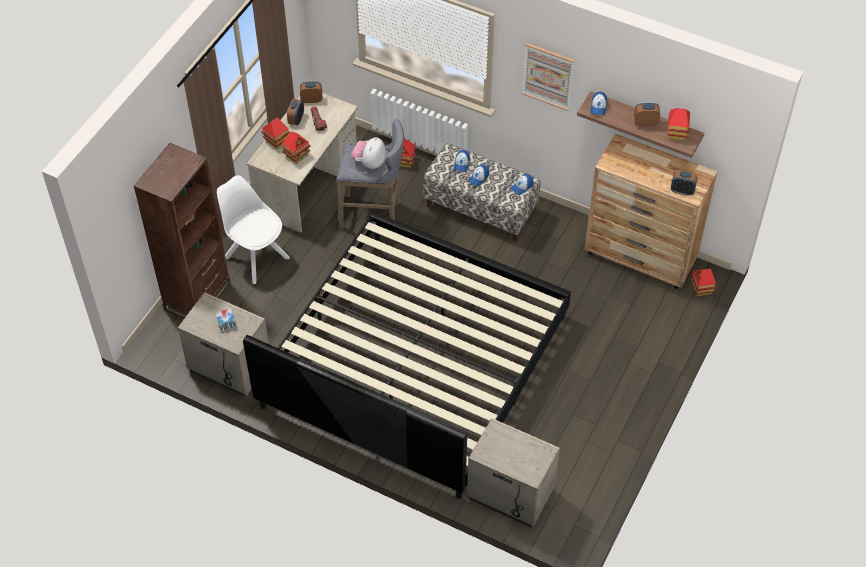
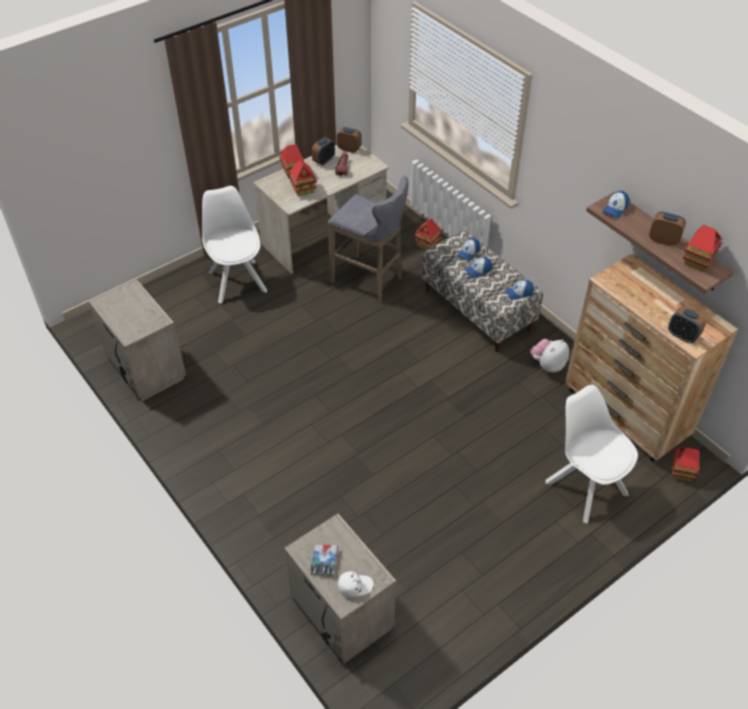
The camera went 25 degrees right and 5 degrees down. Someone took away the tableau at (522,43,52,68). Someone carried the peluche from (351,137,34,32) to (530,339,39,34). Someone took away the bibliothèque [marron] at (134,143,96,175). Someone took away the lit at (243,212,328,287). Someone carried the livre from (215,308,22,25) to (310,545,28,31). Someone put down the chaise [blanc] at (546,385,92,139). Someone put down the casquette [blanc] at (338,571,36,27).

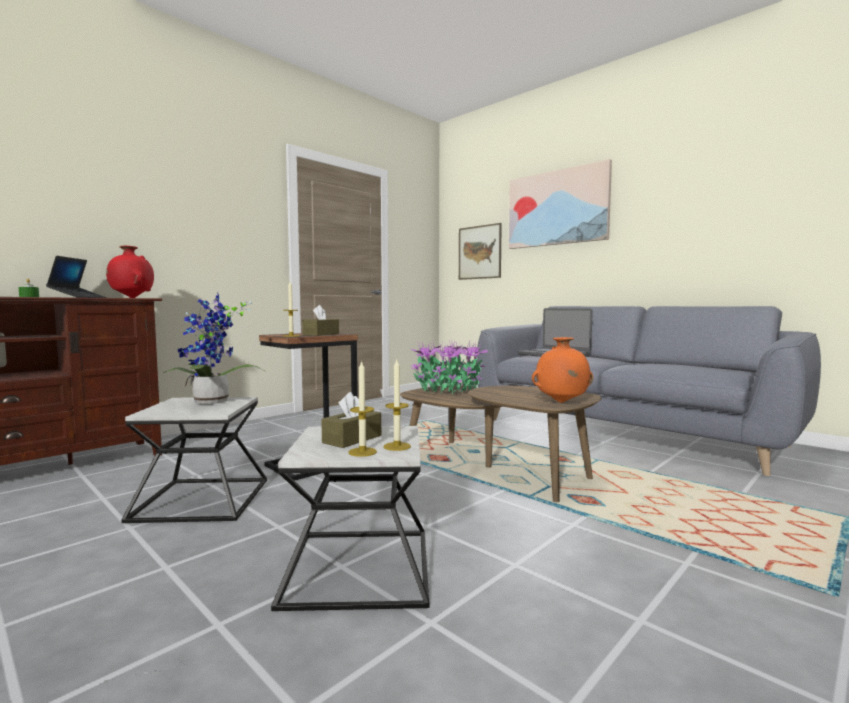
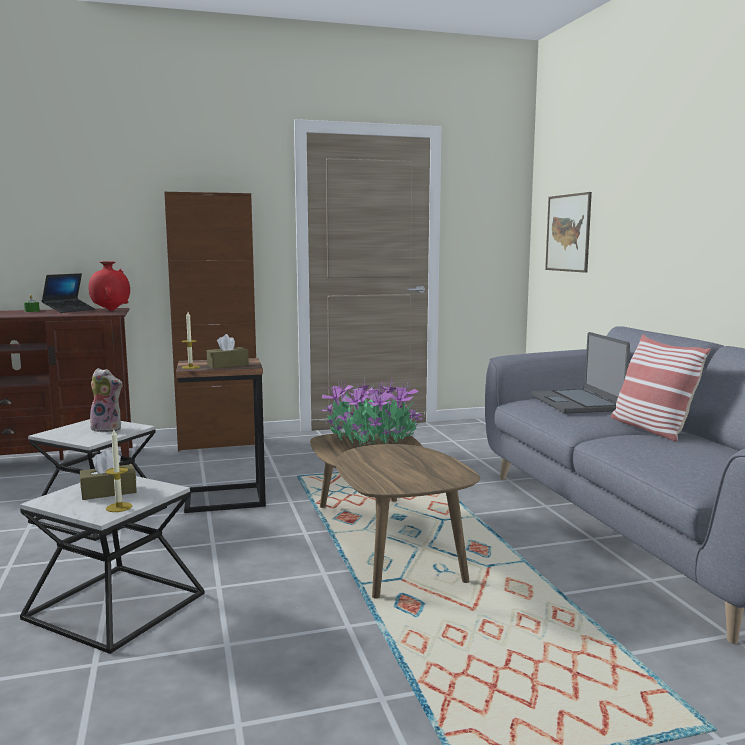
The camera went 30 degrees right and 5 degrees up. Someone took away the tableau at (509,159,103,90). Someone swapped the plante en pot at (163,292,102,112) for the peluche at (90,368,33,64). Someone took away the vase [orange] at (532,337,61,66). Someone took away the bougie at (349,360,28,97). Someone put down the meuble de rangement [marron] at (164,192,92,259). Someone put down the coussin at (611,334,100,108).

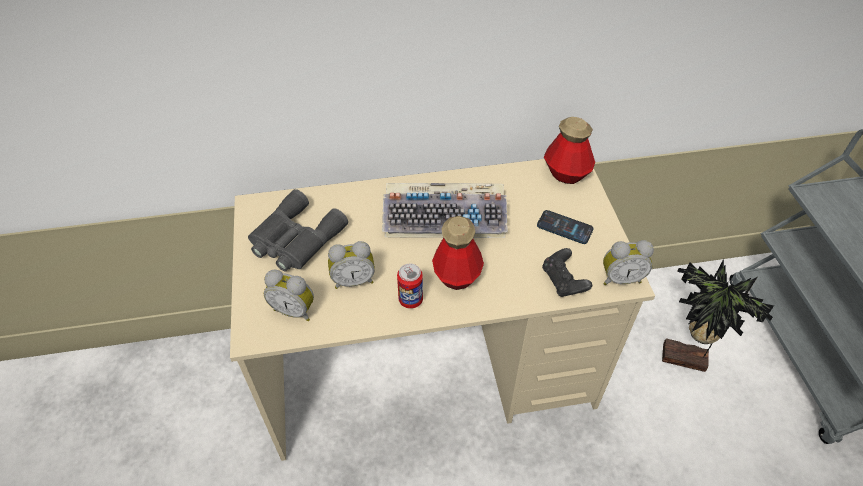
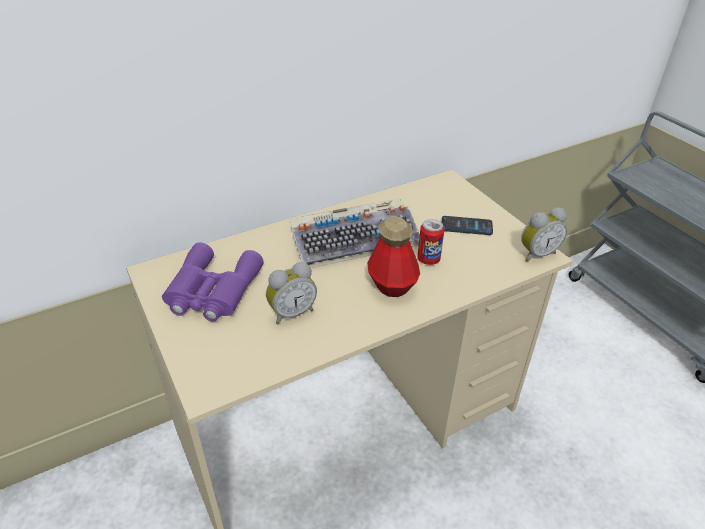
The camera went 20 degrees left and 10 degrees down. Someone took away the bouteille at (544,117,51,67). Someone repainted the jumelles [gris] at (248,189,100,82), which became the jumelles [violet] at (162,242,102,80). Someone took away the manette [noir] at (542,248,50,49). Someone took away the plante en pot at (662,259,112,113). Someone carried the boîte métallique from (397,264,26,45) to (417,219,27,46). Someone took away the réveil at (264,270,50,51).

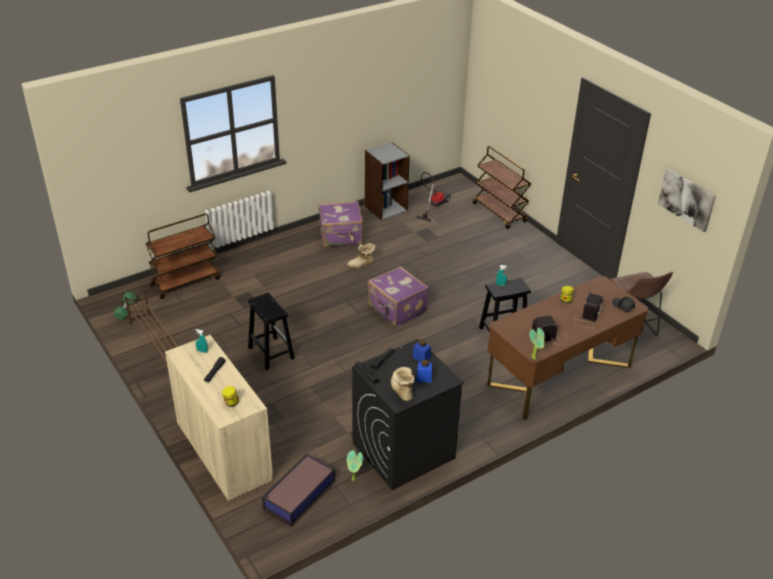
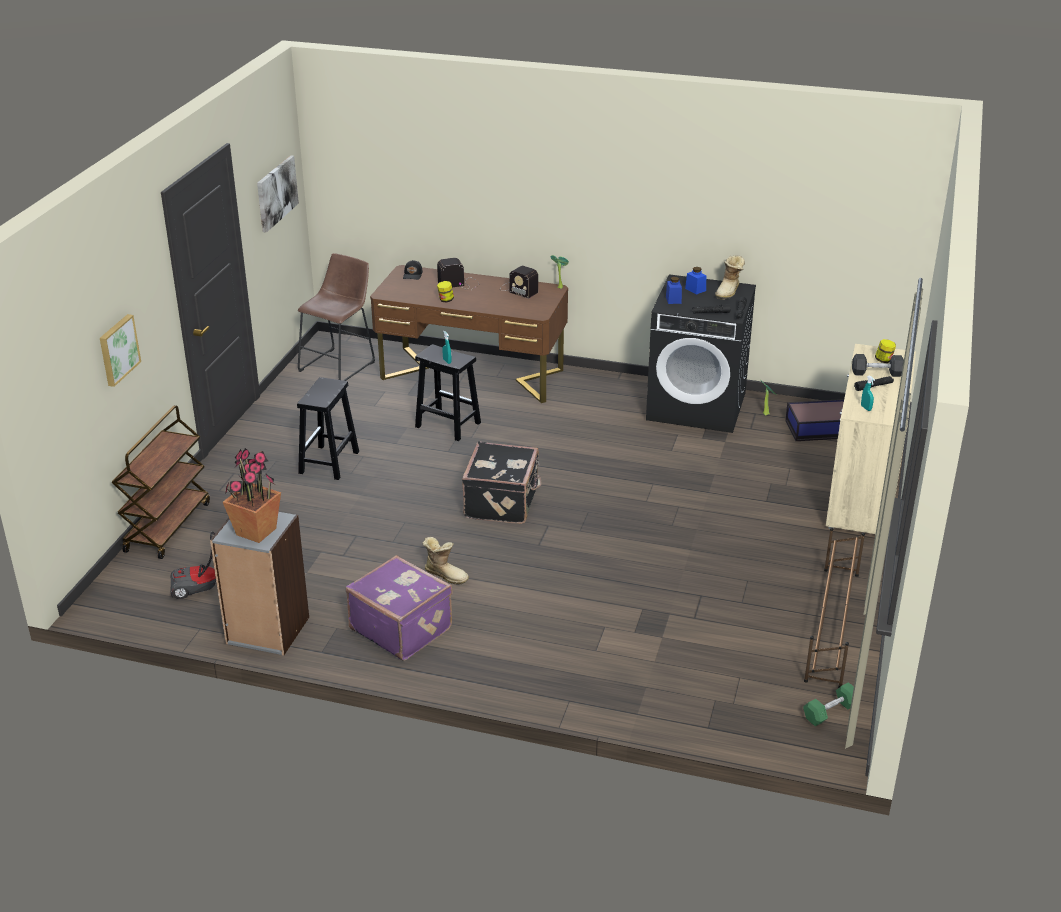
The camera went 130 degrees left and 5 degrees down. Someone took away the chariot [marron] at (146,213,75,86). Someone repainted the valise [violet] at (368,266,61,61), which became the valise [noir] at (462,442,80,82). Someone carried the tabouret [noir] from (248,293,47,77) to (297,377,62,103). Someone put up the tableau at (100,314,41,73). Someone put down the haltère [gris] at (852,354,52,23). Someone put down the plante en pot at (223,448,58,95).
--
→ **WHAT TO PRODUCE**: Every line above should be transcribed exactly, though no image should be carried over.

→ **ANSWER BELOW**:
The camera went 25 degrees right and 5 degrees down. Someone took away the tableau at (522,43,52,68). Someone carried the peluche from (351,137,34,32) to (530,339,39,34). Someone took away the bibliothèque [marron] at (134,143,96,175). Someone took away the lit at (243,212,328,287). Someone carried the livre from (215,308,22,25) to (310,545,28,31). Someone put down the chaise [blanc] at (546,385,92,139). Someone put down the casquette [blanc] at (338,571,36,27).

The camera went 30 degrees right and 5 degrees up. Someone took away the tableau at (509,159,103,90). Someone swapped the plante en pot at (163,292,102,112) for the peluche at (90,368,33,64). Someone took away the vase [orange] at (532,337,61,66). Someone took away the bougie at (349,360,28,97). Someone put down the meuble de rangement [marron] at (164,192,92,259). Someone put down the coussin at (611,334,100,108).

The camera went 20 degrees left and 10 degrees down. Someone took away the bouteille at (544,117,51,67). Someone repainted the jumelles [gris] at (248,189,100,82), which became the jumelles [violet] at (162,242,102,80). Someone took away the manette [noir] at (542,248,50,49). Someone took away the plante en pot at (662,259,112,113). Someone carried the boîte métallique from (397,264,26,45) to (417,219,27,46). Someone took away the réveil at (264,270,50,51).

The camera went 130 degrees left and 5 degrees down. Someone took away the chariot [marron] at (146,213,75,86). Someone repainted the valise [violet] at (368,266,61,61), which became the valise [noir] at (462,442,80,82). Someone carried the tabouret [noir] from (248,293,47,77) to (297,377,62,103). Someone put up the tableau at (100,314,41,73). Someone put down the haltère [gris] at (852,354,52,23). Someone put down the plante en pot at (223,448,58,95).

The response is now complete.